When adding responsive design to the MagmaSoft websites I was tempted to use either Pure.css or reuse Milligram as done on my homepage, however decided to google for typographic correct breakpoints. No need to explain here what this is, since Vasilis van Gemert has done it masterly in his article about Logical Breakpoints Responsive Design in the Smashing Magazine

Vasilis provides a measure help which allows you to detect, how many ‘em’s you need for a certain font to provide a certain average amount of words per line in a certain language. Since we are trilingual: English, German, Spanish, I tried several options and settled on 40 em, which gives us around 90 characters a line.
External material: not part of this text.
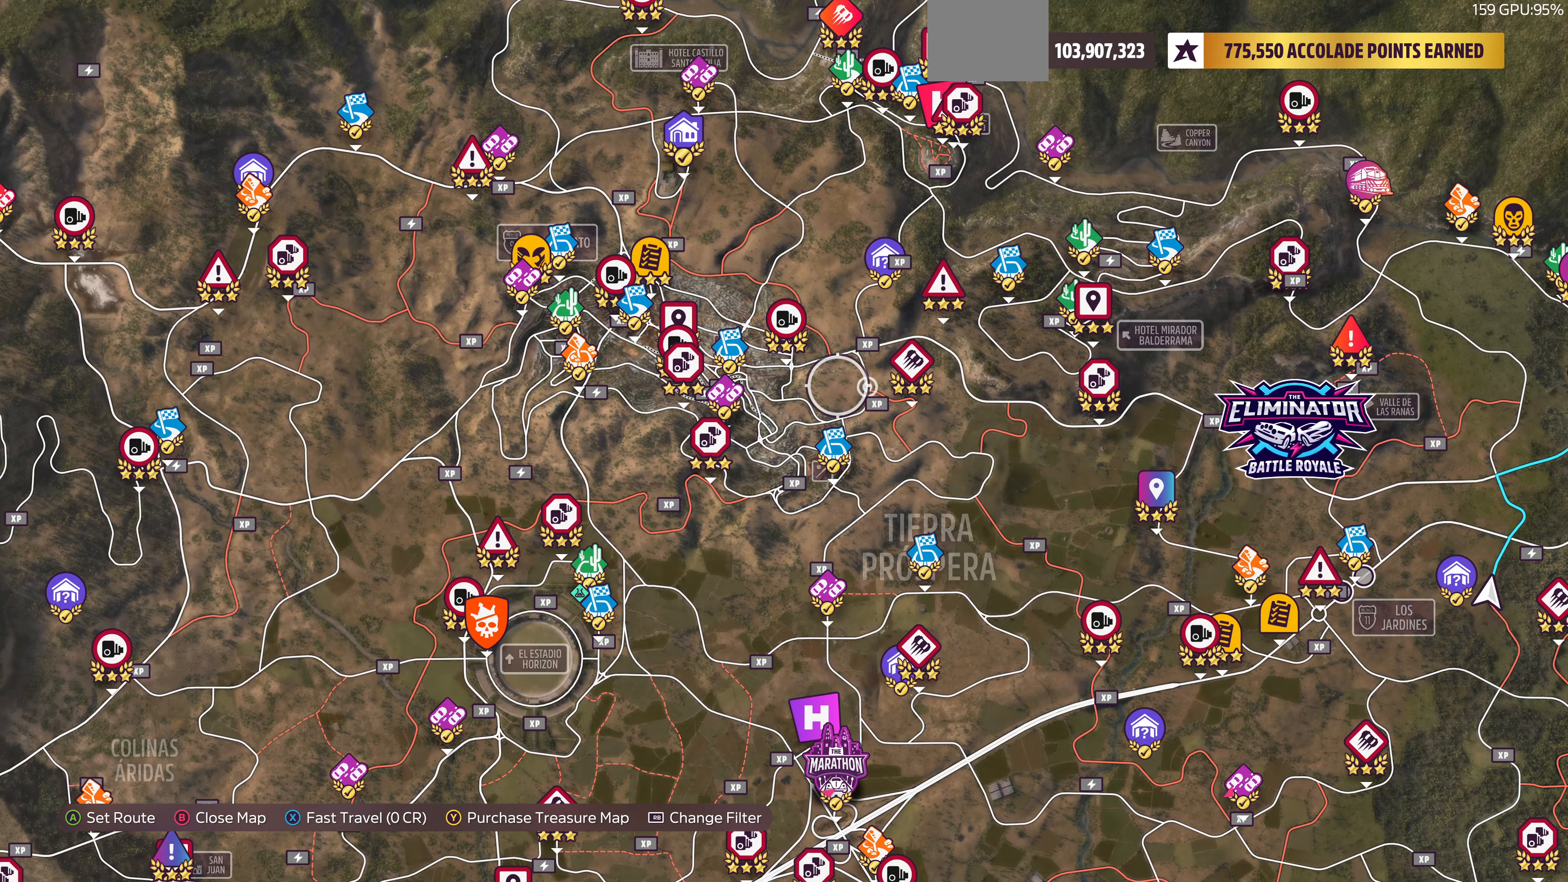
{"buttons": [], "left_stick": "up-left", "right_stick": "center", "events": [[67, "left_stick", "up-left"]]}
The left margin is set to 6% of the space, the text line to 94%, so that the reader does not have to horizontal scroll the maximized browser window on a wide screen to find the text.

When the screen size gets smaller, the text font is scaled down a little bit and the margins are set to zero. So there is more text shown on smartphone screens.

IkiWiki just required some small changes to local.css and page.tpl.

local.css:

@media (max-width: 44em) {
   body {
      font-size: .9em;
      padding: 0 1.5em;
      margin: 0;
    }
}

@media (min-width: 44em) {
   body {
      max-width: 47em;
   }

   article {
      width: 94%;
      margin-left: 6%;
   }

   h1, h1 + p {
      margin: 1em 0 1em -6%;
   }

}

page.tmpl:

<TMPL_IF HTML5>
<meta name="viewport" content="width=device-width, initial-scale=1">
</TMPL_IF>
<link rel="stylesheet" href="<TMPL_VAR BASEURL>css/normalize.css" type="text/css" />

Since the first test involved Milligram, I included normalize.css too. I left it in after moving to Vasilis’ design, hoping “it helps” somehow.